PRMT1-Orchestrated Fibroblast Activation in Renal Fibrosis Induced by TGFß/Smad3 Signaling Pathway

Abstract

TGFβ/Smad3 signaling pathway contributes predominantly to fibroblast activation and epithelial trans-differentiation in diabetic nephrology (DN). Our previous study has demonstrated that protein arginine methyltransferase 1 (PRMT1) mediated glomerular fibrosis in DN via phosphorylation of ERK. However, it is far from clear whether PRMT1 plays an important role in renal fibrosis induced by TGFβ1 signaling pathway.
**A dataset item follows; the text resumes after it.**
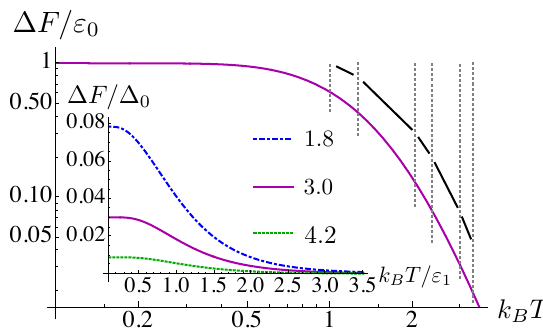
Figure 4: The parity disparity ∆ F = F − − F + normalized by the ground state energy level (cid:34) as a function of temperature normalized by the excited energy level (cid:34) 0 main figure (log-log axes) we show the parity disparity for a vortex-vortex separation of R /ξ = 3.0. The CdGM levels are indicated with gray dotted lines, and the algebraic temperature law T − n , predicted in Eq. (14), is shown in black. The inset shows the parity disparity for three values of the inter-vortex separation, with values of R /ξ given by the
To investigate PRMT1 function, we used AMI-1, a novel inhibitor for PRMT1, in fibroblast both in vitro and in murine unilateral ureteral obstruction (UUO). Immunoblot analysis showed that AMI-1 reduced rat fibroblast cells (NRK-49F) and mouse tubular epithelial cells (mTEC) activation and accumulation of extra cellular matrix(ECM) and phosphorylation of Smad3 induced by serum or TGFβ1 (5ng/ml). The TGFβ1 induced deposited ECM and phosphorous Smad3 synthesis were repressed in NRK-49F transfected with small interfering RNA for PRMT1. Through immunoblot, immunohistochemistry and Masson analysis, UUO induced renal architecture and fibrosis were effectively attenuated by AMI-1 (10mg/kg, intraperitoneal injection once a day). α-SMA and PRMT1 were co-expressed in activated fibroblast in renal glomerular and tubular interstitial induced by UUO in mice and IgA nephrology and diabetic nephrology in human kidneys via dual-immunofluorescence staining. Taken together, our data reveals that AMI-1 presents a restrainable protection on TGFβ1 induced signaling, suggesting that its in-vivo application might extend to the treatment of fibrotic diseases. Disclosure Y. Zhu: None.